One of the most marked finding of the study was the association between the prevalence of HP-infection and the water use which provides a simple measure of household hygiene. For example, those individuals who consistently boiled water before drinking and who frequently bathed and never reused water had the lowest prevalence of HP. Socioeconomic status is often a surrogate marker for the level of sanitary and hygienic practices and it is a major factor that frequently correlates with the variation in the prevalence of HP-infection (Klein et al., 1991). The data showed less rate of infection in the upper socioeconomic levelers. An inverse association between socioeconomic status and HP-infection in the current study, made it less important than the water uses and house hold sanitation. This finding is consistent with a study from Peru which reported that water source was more important than socioeconomic status for H. pylori acquisition (Klein et al., 1991). Crowding is another indirect measure of household hygiene and it has been reported to be an important risk factor for HP acquisition (Mendall et al., 1992; Webb et al., 1994; Malaty et al., 1996a,b; McCallion et al., 1996; Torres et al., 1998; Goodman and Correa, 2000). The findings demonstrated the direct relation of crowding with the spread of infection. The study further indicated that 66.83% of those who used outdoor facilities were HP-infected compared with 29.87% of those with indoor toilets. It has been noted previously that the presence of fecal material near the home is a risk factor for diarrhoeal disease (Van Derslice and Briscoe, 1995). Another major finding of the current study was the higher prevalence of HP-infection among those who had any patient suffering from gastrointestinal symptoms in their home. The dyspepsia and peptic ulcer patients caused 99.08% (n = 546) and 99.91% (n = 829) prevalence, respectively (Table 2), in accord to Karima et al. (2006) findings. Smoking also induced the markedly high rate of infection (52.38%, n = 2167) while the companies of smokers found another factor for acquisition of HP-infection (35.44%, n = 1679). The similar relationship between HP-infection and smoking was observed by El-Shahat et al. (2005).

Dietrich et al. (1998) reported that living conditions or exposure to environmental factors in very early childhood are likely to play the key role in acquiring HP-infection. They further found cultural practices, nutritional factors or sanitary circumstances as relevant factors. As several other studies have shown, poor socioeconomic conditions associated with overcrowding and inadequate hygiene at home are important risk factors for HP-infection (Megraud et al., 1989; Mendall et al., 1992; Francesco et al., 1997). Indeed, in our study a significant correlation was found between socioeconomic conditions, household crowding and HP status, confirming the previously reported data.

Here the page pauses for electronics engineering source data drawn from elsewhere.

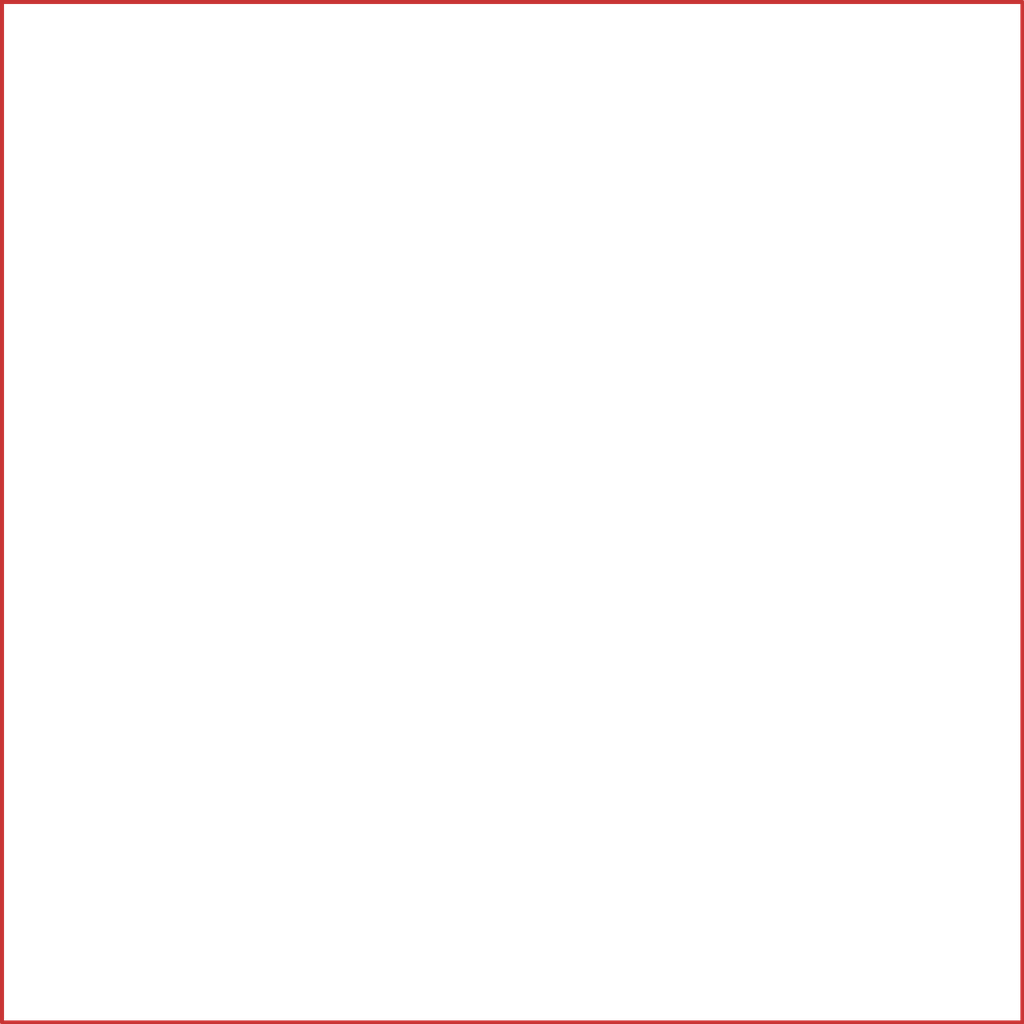
<source format=kicad_pcb>
(kicad_pcb (version 20211014) (generator pcbnew)

  (general
    (thickness 1.6)
  )

  (paper "A4")
  (layers
    (0 "F.Cu" signal)
    (31 "B.Cu" signal)
    (32 "B.Adhes" user "B.Adhesive")
    (33 "F.Adhes" user "F.Adhesive")
    (34 "B.Paste" user)
    (35 "F.Paste" user)
    (36 "B.SilkS" user "B.Silkscreen")
    (37 "F.SilkS" user "F.Silkscreen")
    (38 "B.Mask" user)
    (39 "F.Mask" user)
    (40 "Dwgs.User" user "User.Drawings")
    (41 "Cmts.User" user "User.Comments")
    (42 "Eco1.User" user "User.Eco1")
    (43 "Eco2.User" user "User.Eco2")
    (44 "Edge.Cuts" user)
    (45 "Margin" user)
    (46 "B.CrtYd" user "B.Courtyard")
    (47 "F.CrtYd" user "F.Courtyard")
    (48 "B.Fab" user)
    (49 "F.Fab" user)
    (50 "User.1" user)
    (51 "User.2" user)
    (52 "User.3" user)
    (53 "User.4" user)
    (54 "User.5" user)
    (55 "User.6" user)
    (56 "User.7" user)
    (57 "User.8" user)
    (58 "User.9" user)
  )

  (setup
    (pad_to_mask_clearance 0)
    (pcbplotparams
      (layerselection 0x00010fc_ffffffff)
      (disableapertmacros false)
      (usegerberextensions false)
      (usegerberattributes true)
      (usegerberadvancedattributes true)
      (creategerberjobfile true)
      (svguseinch false)
      (svgprecision 6)
      (excludeedgelayer true)
      (plotframeref false)
      (viasonmask false)
      (mode 1)
      (useauxorigin false)
      (hpglpennumber 1)
      (hpglpenspeed 20)
      (hpglpendiameter 15.000000)
      (dxfpolygonmode true)
      (dxfimperialunits true)
      (dxfusepcbnewfont true)
      (psnegative false)
      (psa4output false)
      (plotreference true)
      (plotvalue true)
      (plotinvisibletext false)
      (sketchpadsonfab false)
      (subtractmaskfromsilk false)
      (outputformat 1)
      (mirror false)
      (drillshape 1)
      (scaleselection 1)
      (outputdirectory "")
    )
  )

  (net 0 "")

  (gr_rect (start 88.9 57.15) (end 139.7 107.95) (layer "F.Cu") (width 0.2) (fill none) (tstamp 47c7ae85-1d36-45e9-b63f-c67c16f29ef4))

)

</source>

In conclusion, our data suggest that transmission of HP is largely opportunistic such that it can result from any route that can deliver the bacterium to the stomach. Enteric infection related to water can be either water borne (such as cholera) or related to poor sanitary practices (water washed). The data suggest that HP can be transmitted either way and that to reduce the rate of transmission, an improvement in overall sanitation will be required including clean water, waste disposal and household hygienic practices.